Why it matters
Employers may face civil fines under California’s false advertising and unfair competition laws even where violations of the federal Occupational Health and Safety Act (OSH Act) have occurred, the California Supreme Court recently ruled, holding the federal statute does not pre-empt the state laws. After an electric water heater intended for residential use was installed at Solus Industrial Innovations and exploded, killing two employees, the company was cited for five OSH Act violations. The district attorney of Orange County followed up with a lawsuit alleging violations of the false advertising and unfair competition statutes. Solus moved to dismiss, arguing that OSH Act pre-empted the state law claims. But in a unanimous opinion, the state’s highest court disagreed, reversing dismissal of the DA’s suit after concluding there was no implied or express pre-emption of the state law claims.
Solus Industrial Innovations operates a facility in Orange County that manufactures plastics. In 2007, the company installed at the facility an electric water heater that was designed for residential use. Two years later, it exploded and killed two employees.
The California Division of Occupational Safety and Health (Cal/OSHA) investigated and charged Solus in an administrative proceeding with five violations of state occupational safety and health regulations. Cal/OSHA also forwarded its investigation results to the district attorney of Orange County.
In 2012, the DA filed criminal charges against Solus’ plant manager and maintenance supervisor as well as a civil action against the company. The complaint alleged four causes of action all based on the same worker health and safety standards placed at issue in the administrative proceeding, seeking civil penalties under the state’s unfair competition law (UCL) and false advertising law (FAL).
Solus demurred on the ground that the causes of action were pre-empted by the federal OSH Act. A trial court disagreed, but an appellate panel reversed, concluding that the UCL and FAL claims were pre-empted by the federal statute.
But in a unanimous opinion, the California Supreme Court reversed. When there is a state plan for workplace safety and health violations approved by the federal Secretary of Labor, the federal act does not pre-empt UCL or FAL claims, the court decided.

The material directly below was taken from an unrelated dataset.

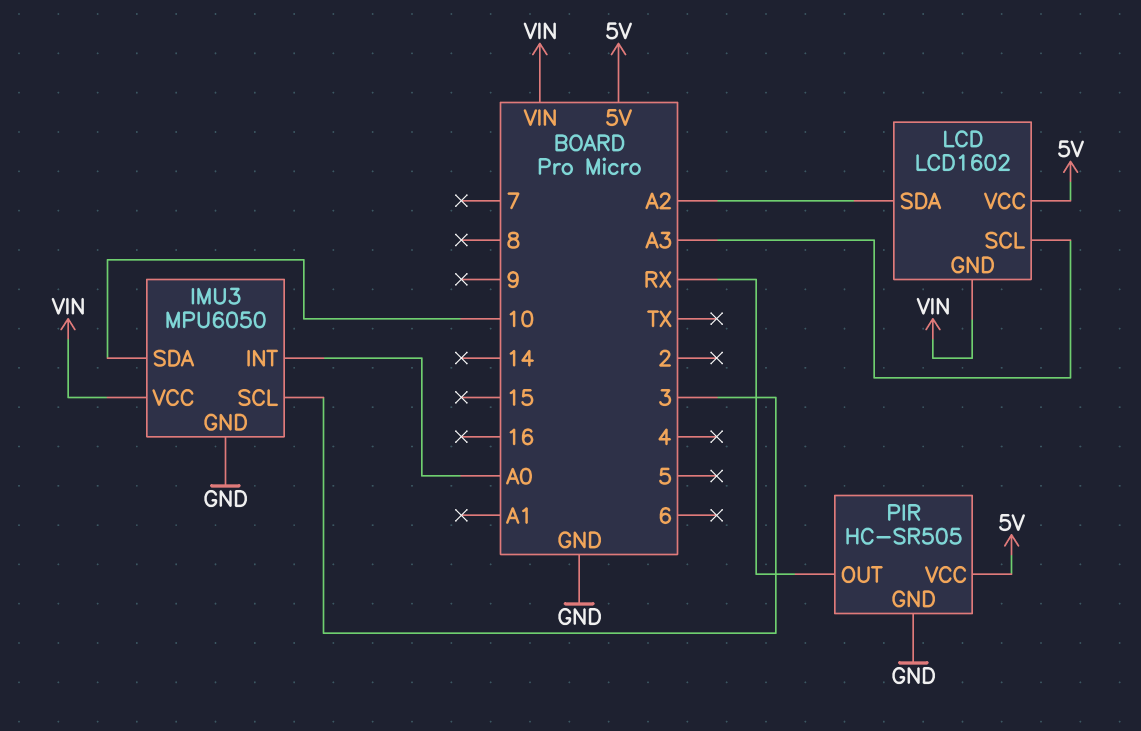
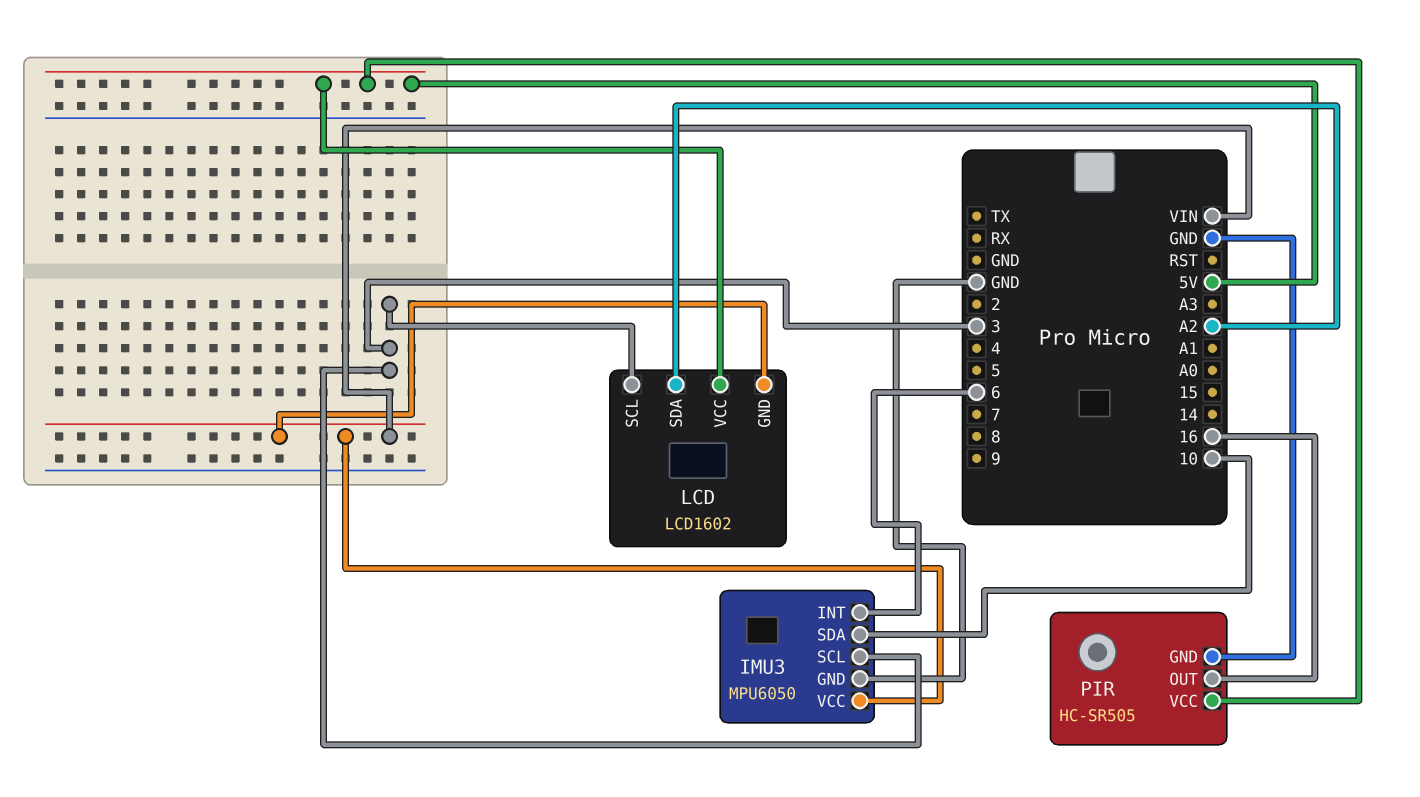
IMU3 pin INT: A0 -> 6
LCD pin SCL: A3 -> 3
PIR pin OUT: RX -> 16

The court began with a detailed analysis of the relevant federal and state laws. Under the federal OSH Act, the federal Secretary of Labor shall adopt standards for occupational safety and health, but federal law does not pre-empt state authority when there is no federal standard or there is a state plan for occupational safety and health that has been approved at the federal level, the court explained.
OSH Act was meant to supply a nationwide floor of protection for workers, and states may supply their own standards, the court said. Even where federal standards exist, a state may assume responsibility for developing and enforcing state standards, with the approval of the federal Secretary of Labor.
California’s Division of Occupational Safety and Health submitted a Cal/OSHA plan that was approved in 1973. There was no dispute that violations of the Cal/OSHA standards approved by the federal Secretary of Labor were the basis for the district attorney’s UCL and FAL claims, the court said.
Turning to the question of pre-emption, the court noted that in enacting the federal OSH Act, Congress entered a field that traditionally had been occupied by the states. As a result, the statute does not employ broad language pre-empting all state regulation, laws or remedies with regard to occupational safety and health.
Instead, the statute appears to have pre-empted a “narrow” field, the court found, given that no federal standard previously existed and that states are permitted to assume responsibility for development and enforcement provided they gain approval for the plan. Overall, the federal OSH Act “contemplates a cooperative system of workplace safety regulation, not an exclusively federal one,” the court wrote.
The UCL and FAL claims do not fall within this narrow field of pre-emption, as they are a means of enforcing the law claimed to have been violated, the court said, providing a remedy for economic damage suffered as a result of violations of a wide array of other laws.
“Furthermore, to the extent these claims may be considered an enforcement mechanism with respect to the state plan’s substantive standards, these claims merely supplement enforcement of state standards,” the court wrote. “Federal OSHA’s provisions related to the enforcement of state plans are concerned with ensuring enforcement that is at least as effective as the federal standards; nothing in the federal act suggests a concern with enforcement that exceeds federal requirements.”
Under the circumstances, “there is no ‘clear and manifest evidence’ of a congressional intent to displace state authority over unfair competition and consumer claims that are premised on Cal/OSHA standards,” the court said. “In the absence of a clear and manifest congressional purpose to preempt claims such as the UCL and FAL claims asserted in this action, such claims are encompassed in the presumption against preemption that arises upon a state’s assumption of responsibility under the federal OSH Act to regulate worker safety and health.”
The court reversed the judgment of the appellate panel and remanded the case to the trial court for further proceedings.